Are you sitting comfortably and wearing your tinfoil hat? If so, open YouTube and watch a full-screen version of the Zapruder film, in particular the section after frame 215 where the presidential limousine passes behind the Stemmons Freeway sign. What you will see, partly obscured by the sign, is a man’s opened umbrella 30 feet from the presidential car when the first shot is fired. Yet it hadn’t rained in Dallas since early morning; Dealey Plaza was bathed in sunshine.

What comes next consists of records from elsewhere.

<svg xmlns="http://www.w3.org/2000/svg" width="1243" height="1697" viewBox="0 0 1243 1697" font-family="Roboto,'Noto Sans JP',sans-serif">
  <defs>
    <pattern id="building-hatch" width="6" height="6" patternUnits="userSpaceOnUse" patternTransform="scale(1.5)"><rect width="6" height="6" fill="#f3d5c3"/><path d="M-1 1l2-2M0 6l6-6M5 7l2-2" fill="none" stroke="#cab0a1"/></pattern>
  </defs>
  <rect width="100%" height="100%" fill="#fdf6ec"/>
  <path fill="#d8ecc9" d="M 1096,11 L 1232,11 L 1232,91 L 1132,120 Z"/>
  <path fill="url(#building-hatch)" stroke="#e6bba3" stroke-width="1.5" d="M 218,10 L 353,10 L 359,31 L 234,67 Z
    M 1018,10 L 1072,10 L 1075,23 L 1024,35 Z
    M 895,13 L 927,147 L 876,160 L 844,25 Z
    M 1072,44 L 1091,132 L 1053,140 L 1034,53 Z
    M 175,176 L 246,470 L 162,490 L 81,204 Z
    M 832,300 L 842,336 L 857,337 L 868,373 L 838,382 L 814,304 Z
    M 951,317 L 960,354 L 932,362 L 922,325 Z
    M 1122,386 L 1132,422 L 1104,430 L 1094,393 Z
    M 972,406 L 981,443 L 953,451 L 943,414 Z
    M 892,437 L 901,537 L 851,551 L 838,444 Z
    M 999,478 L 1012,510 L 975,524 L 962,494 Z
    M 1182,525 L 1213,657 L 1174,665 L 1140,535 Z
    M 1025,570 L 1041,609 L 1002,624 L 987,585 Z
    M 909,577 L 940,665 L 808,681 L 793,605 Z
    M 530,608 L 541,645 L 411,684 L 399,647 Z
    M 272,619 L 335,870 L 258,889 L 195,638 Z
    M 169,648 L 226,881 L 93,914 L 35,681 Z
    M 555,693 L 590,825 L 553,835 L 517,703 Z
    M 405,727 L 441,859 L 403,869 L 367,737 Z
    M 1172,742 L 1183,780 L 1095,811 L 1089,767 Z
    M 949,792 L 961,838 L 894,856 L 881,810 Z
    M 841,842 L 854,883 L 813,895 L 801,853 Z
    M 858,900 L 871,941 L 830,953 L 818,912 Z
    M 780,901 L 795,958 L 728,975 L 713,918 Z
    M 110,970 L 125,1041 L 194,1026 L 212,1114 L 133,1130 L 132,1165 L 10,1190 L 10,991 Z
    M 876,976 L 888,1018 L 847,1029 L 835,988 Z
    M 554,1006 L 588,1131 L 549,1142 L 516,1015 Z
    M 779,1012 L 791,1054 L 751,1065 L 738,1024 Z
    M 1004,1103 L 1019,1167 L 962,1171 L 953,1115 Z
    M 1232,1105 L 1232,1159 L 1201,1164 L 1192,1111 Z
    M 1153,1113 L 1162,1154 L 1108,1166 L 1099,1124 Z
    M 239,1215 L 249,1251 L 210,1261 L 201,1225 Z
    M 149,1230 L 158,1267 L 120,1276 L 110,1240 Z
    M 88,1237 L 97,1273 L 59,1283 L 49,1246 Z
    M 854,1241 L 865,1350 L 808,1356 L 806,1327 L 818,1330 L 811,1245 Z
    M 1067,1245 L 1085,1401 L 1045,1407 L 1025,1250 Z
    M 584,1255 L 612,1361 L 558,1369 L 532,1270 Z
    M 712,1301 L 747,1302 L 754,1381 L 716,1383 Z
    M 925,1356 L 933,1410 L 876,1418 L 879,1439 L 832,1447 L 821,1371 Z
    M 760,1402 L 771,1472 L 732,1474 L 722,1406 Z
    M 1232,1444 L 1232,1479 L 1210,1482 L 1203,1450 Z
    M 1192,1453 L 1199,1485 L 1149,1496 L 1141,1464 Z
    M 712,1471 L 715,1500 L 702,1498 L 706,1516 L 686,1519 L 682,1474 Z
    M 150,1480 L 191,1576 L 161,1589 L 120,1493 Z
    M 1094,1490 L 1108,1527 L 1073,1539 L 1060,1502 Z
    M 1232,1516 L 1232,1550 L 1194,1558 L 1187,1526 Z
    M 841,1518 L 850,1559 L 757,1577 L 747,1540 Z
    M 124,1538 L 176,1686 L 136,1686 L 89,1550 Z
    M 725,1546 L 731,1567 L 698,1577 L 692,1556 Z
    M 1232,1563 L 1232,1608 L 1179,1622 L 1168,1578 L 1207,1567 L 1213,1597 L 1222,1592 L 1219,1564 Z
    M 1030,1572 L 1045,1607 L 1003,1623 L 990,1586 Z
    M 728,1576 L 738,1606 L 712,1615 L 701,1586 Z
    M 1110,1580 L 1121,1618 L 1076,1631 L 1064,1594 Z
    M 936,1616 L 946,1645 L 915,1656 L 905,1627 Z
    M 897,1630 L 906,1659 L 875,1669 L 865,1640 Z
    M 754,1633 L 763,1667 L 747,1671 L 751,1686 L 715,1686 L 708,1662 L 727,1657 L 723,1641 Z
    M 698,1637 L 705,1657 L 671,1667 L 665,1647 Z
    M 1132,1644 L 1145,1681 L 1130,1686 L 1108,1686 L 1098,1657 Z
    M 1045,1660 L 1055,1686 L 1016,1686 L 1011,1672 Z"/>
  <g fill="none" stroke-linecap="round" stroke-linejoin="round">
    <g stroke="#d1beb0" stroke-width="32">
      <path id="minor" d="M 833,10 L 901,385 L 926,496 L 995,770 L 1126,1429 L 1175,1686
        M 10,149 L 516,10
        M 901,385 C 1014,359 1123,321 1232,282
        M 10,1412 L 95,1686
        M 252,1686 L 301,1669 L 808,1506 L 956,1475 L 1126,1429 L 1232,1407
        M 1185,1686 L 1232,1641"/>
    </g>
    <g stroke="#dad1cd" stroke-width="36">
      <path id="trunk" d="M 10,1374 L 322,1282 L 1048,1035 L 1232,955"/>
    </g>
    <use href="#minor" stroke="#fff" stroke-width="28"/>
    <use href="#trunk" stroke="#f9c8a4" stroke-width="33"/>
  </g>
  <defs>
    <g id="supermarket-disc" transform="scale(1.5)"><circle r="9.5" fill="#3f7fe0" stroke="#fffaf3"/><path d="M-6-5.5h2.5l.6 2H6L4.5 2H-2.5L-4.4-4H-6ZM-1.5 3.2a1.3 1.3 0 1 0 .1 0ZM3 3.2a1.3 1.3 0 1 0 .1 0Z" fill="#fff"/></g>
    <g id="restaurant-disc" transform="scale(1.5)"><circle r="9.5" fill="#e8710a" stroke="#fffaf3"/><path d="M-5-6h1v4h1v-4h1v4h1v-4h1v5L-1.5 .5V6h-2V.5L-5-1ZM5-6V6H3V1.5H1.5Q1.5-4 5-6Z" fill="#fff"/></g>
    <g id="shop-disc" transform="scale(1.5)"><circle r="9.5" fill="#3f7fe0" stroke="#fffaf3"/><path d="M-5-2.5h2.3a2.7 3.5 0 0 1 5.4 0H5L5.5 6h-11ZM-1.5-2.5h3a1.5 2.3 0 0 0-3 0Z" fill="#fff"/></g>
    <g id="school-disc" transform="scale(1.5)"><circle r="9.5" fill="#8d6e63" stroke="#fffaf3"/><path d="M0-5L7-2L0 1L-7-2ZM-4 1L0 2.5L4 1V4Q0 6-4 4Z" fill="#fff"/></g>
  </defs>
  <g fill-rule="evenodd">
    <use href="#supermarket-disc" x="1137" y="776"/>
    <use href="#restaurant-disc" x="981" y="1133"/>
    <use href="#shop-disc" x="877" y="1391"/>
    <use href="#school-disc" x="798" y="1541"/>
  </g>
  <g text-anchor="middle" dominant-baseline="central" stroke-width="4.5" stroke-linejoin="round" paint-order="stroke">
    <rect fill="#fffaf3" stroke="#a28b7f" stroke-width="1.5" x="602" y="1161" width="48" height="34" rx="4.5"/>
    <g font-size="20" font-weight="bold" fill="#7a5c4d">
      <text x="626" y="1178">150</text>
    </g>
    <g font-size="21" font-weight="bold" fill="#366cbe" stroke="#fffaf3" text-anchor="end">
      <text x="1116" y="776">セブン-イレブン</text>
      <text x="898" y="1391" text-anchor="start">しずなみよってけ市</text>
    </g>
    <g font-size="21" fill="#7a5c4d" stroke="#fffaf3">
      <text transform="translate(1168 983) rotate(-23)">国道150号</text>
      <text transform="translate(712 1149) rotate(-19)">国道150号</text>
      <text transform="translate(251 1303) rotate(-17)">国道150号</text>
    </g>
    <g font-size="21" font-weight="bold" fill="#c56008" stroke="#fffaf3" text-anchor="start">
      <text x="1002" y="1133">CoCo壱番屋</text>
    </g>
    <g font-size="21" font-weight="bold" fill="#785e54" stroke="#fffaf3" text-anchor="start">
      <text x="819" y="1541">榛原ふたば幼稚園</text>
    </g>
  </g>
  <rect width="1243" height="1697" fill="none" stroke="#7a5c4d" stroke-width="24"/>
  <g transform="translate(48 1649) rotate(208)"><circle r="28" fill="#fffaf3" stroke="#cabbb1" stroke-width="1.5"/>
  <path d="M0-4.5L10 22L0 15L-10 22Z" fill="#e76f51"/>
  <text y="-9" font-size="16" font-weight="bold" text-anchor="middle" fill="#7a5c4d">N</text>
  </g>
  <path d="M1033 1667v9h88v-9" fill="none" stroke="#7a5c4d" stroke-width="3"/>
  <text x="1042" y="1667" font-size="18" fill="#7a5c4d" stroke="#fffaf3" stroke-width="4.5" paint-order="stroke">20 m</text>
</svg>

As you can imagine, many conspiracy theories formed around ‘Umbrella Man’ — who also appears in still photographs of the scene. Some theorised that the umbrella canopy concealed a gun or paralysing dart; others maintained the bearer of the umbrella, in league with a ‘dark-complexioned man’, possibly Cuban, formed part of a sniper team signalling that a second shot was needed.
The lesson of Umbrella Man is that the truth is often very strange
Only in 1975 did Louis Witt go public when he explained his actions to the Warren Commission. He was holding his umbrella as a protest to annoy the president — it was a Neville Chamberlain symbol, a dig at Kennedy senior’s appeasement.
Umbrella Man fascinated John Updike. For him it suggested there was a kind of ‘quantum level’ to historical events. When you go beneath the surface of the ‘sense-making’ narrative and focus intently on ever smaller details, you begin to uncover things that make no sense, a hodgepodge of coincidences and actions that defy conventional explanation. (Had anyone suggested beforehand that Umbrella Man was a surrealist protester, they would have been ridiculed.)
This quantum level of weirdness will always emerge when 20,000 obsessives focus on the same 15 seconds of film. It is also a characteristic of criminal investigations, where no detail is too small to ignore: every true-life crime book I have read includes a coincidence or absurdity which would never be allowed in fiction.